SAN FRANCISCO (Thomson Reuters Foundation) - The United States on Thursday announced three public-private partnerships to boost private investment in early-stage enterprises in developing countries as part of its strategy to make impact investing and private sector partnerships a backbone of its development policy.

The U.S. Global Development Lab (Lab), part of the U.S. Agency for International Development (USAID), will invest $6.3 million in partnerships with Village Capital, Shell Foundation and Unitus Seed Fund, which, combined, are expected to create total benefits of almost $40 million.

These three alliances are the first to be formed through the Partnering to Accelerate Entrepreneurship (PACE) Initiative  from the Lab, with the goal of spurring innovations that accelerate the creation of promising, high growth and financially sustainable entrepreneurial ventures across the developing world.
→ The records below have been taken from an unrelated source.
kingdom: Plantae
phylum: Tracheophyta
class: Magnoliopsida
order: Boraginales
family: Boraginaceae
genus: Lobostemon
Through partnering with incubators, accelerators and those who work with early-stage enterprises, PACE aims to identify innovations that help entrepreneurs to bridge the gap between high-risk, promising early-stage enterprises and impact investors looking for investment opportunities.

"Our agency is embracing a new model of development—one grounded in a focus on innovation, local leadership, public-private partnerships to accelerate the progress in challenging places," USAID head Rajiv Shah said in a statement released at the SOCAP social capital markets conference, which brings together social entrepreneurs, innovators and investors to increase the flow of money to enterprises geared towards social good.

"By partnering with proven organisations like Village Capital, Shell Foundation and Unitus Seed Fund, we will source, test and scale game-changing solutions that unlock opportunity for the world's most vulnerable people,” Shah said.

Impact investing, which generates measurable social or environmental benefits alongside financial returns, is gathering momentum as cash-strapped governments struggling to deal with poverty, broken health care systems, crime and ineffective education increasingly look for money from the private sector.

The Lab will support an impact fund that will allow Village Capital to boost its entrepreneurship programming in the agriculture, education, energy, financial inclusion and health sectors. Village Capital’s signature innovation in these programs is a peer-selection process—an approach that empowers entrepreneurs to participate in allocating capital to ventures working with marginalised populations and global environmental challenges. 

With the Shell Foundation, the Lab is supporting innovation in affordable energy solutions for low-income consumers. This will help energy innovators test game-changing technology, prove the viability of new business models and unlock further social investment, the USAID statement said.

The Lab will also support Unitas Seed Fund, a seed-stage impact investor, in its efforts to build a more robust entrepreneurship ecosystem in South Asia. Support from the Lab will allow Unitus to connect with quality impact entrepreneurs beyond major Indian urban centres, improve the quality of start-up business incubators and strengthen the advisory and support services to help grow early-stage impact businesses. 

Since 2001, USAID has built over 1,500 public-private partnerships involving more than 3,500 partner organisations, with an estimated value of more than $20 billion in public and private funds, the statement said. Across this portfolio, USAID has leveraged nearly $3 in partner contributions for every $1 of USAID funding.